Sullivan, 42, of Austintown, died Jan. 18, 2009, after an accident that took place about 7 a.m. in the 100 block of South Meridian Road.
Robert Andrews, an assistant county prosecutor, told jurors the case is factually straightforward and based almost solely on the belief that Brady operated a motor vehicle carelessly and caused the death of Sullivan.
“The facts are not complicated here,” he said. “Kimberly Sullivan lost her life when the vehicle she was driving was struck by the vehicle the defendant was driving ... this is not a murder or a drive-by shooting. ... It’s not about the defendant, but about what he did not do.”

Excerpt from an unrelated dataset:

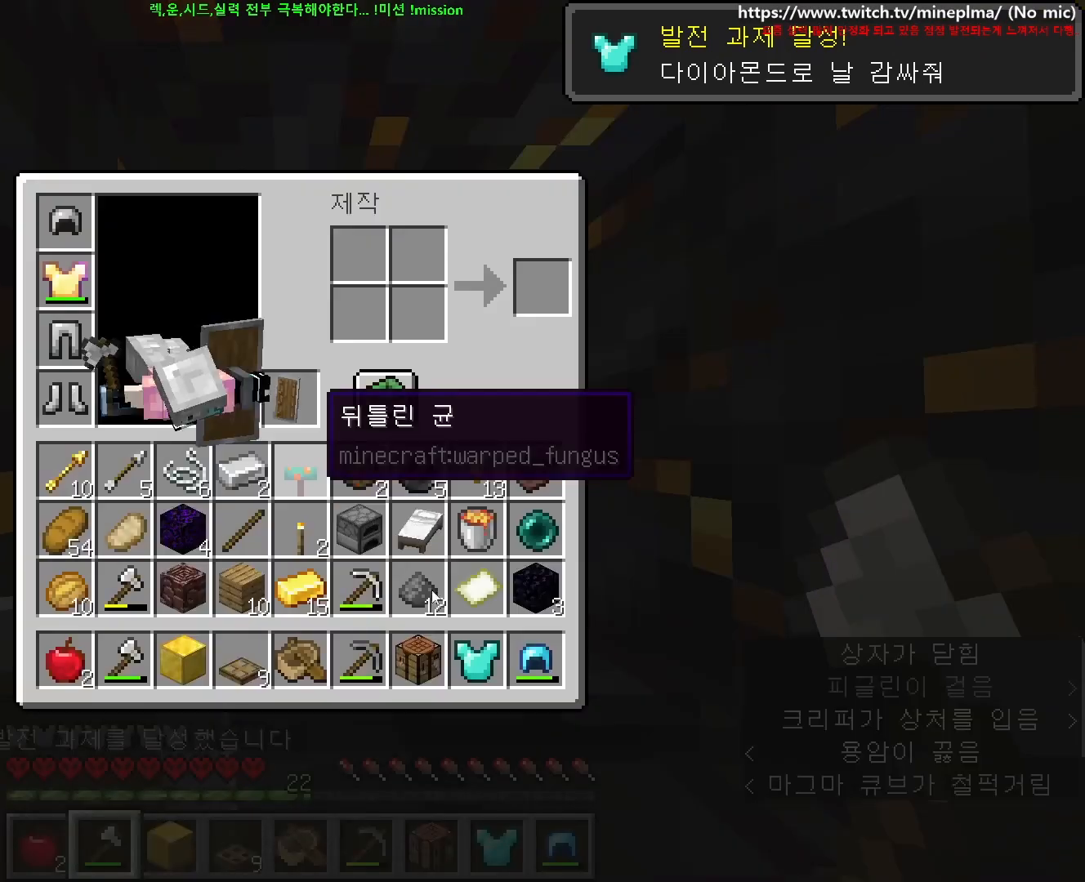
{"keys": [], "mouse": ["left"], "events": [[483, "mouse_left", "down"]]}
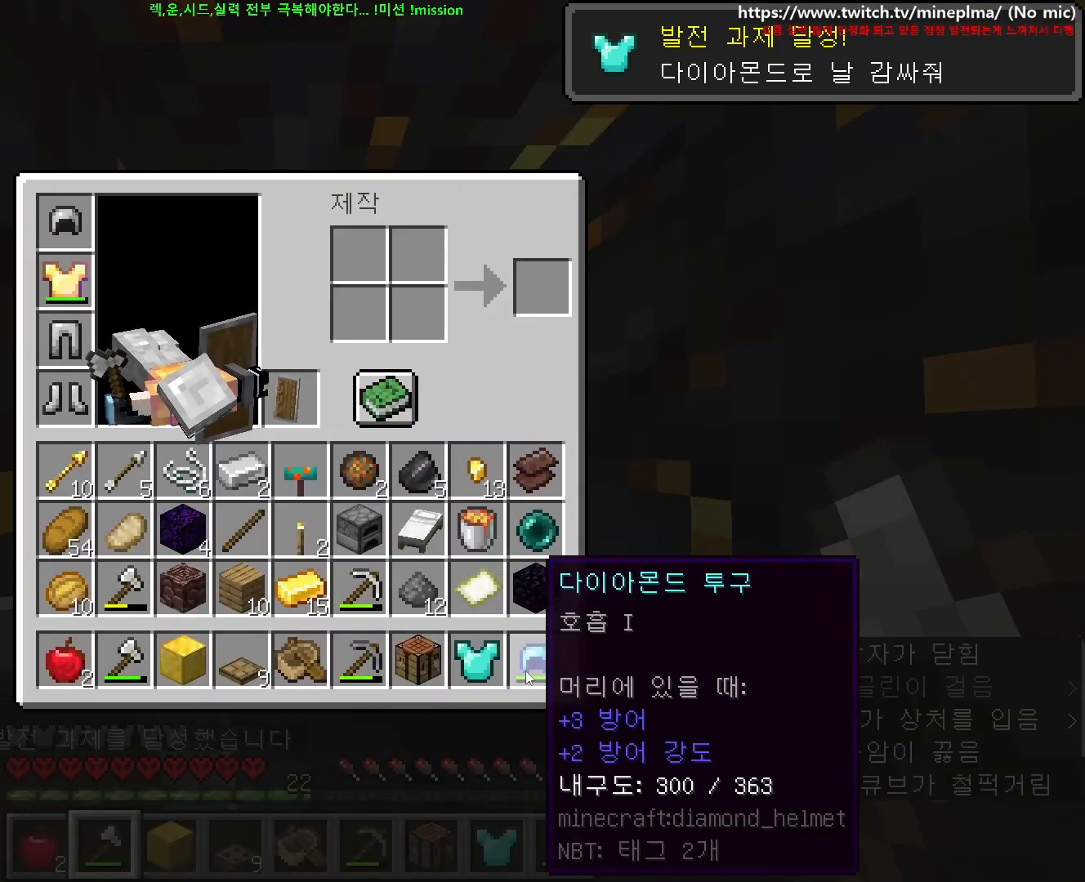
{"keys": [], "mouse": [], "events": [[67, "mouse_left", "up"]]}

Andrews said what Brady did not do was drive his car with proper care on a snowy winter morning in the early morning hours just before the sun came up. He said Brady was driving in excess of the posted 35 mph speed limit when he crossed lanes and struck Sullivan’s vehicle.
Andrews said Brady left his vehicle after the accident, briefly spoke to a few bystanders and then ran off and hid from police. He was found later laying in the snow behind a building a short distance from the accident.
Atty. Mark Lavelle, representing Brady said there is a completely different way to view all the facts in the case.
Lavelle told jurors he was familiar with Sullivan, having worked with her on several occasions as she served as an advocate for those in domestic-violence situations. He described Sullivan as a delight and a beautiful woman, and said it cannot be helped but to feel sorry for her family, but those feelings cannot go so far as to hold someone unfairly responsible for her death, he said.
“The fact that there was an accident is not in and of itself reckless,” he said.
Lavelle told jurors they will hear testimony that his client was not speeding and that the victim was, in fact, speeding just before the accident.
Lavelle also said his client did not attempt to leave the scene of the accident. He said Brady was dazed and confused from the accident, wandered off and laid in the snow until police found him. He said Brady had been treated for a concussion and has no recollection of the accident.
Robin Brady, Eric Brady’s mother, spoke to The Vindicator earlier in the week, saying she is convinced her son is facing such stiff legal penalties because of the victim’s position and connections in the community. She said her son was not drinking, and she does not believe he was speeding.
Robin Brady said she has been appointed as the legal guardian for her son, who she says has had permanent damage and memory loss since the accident.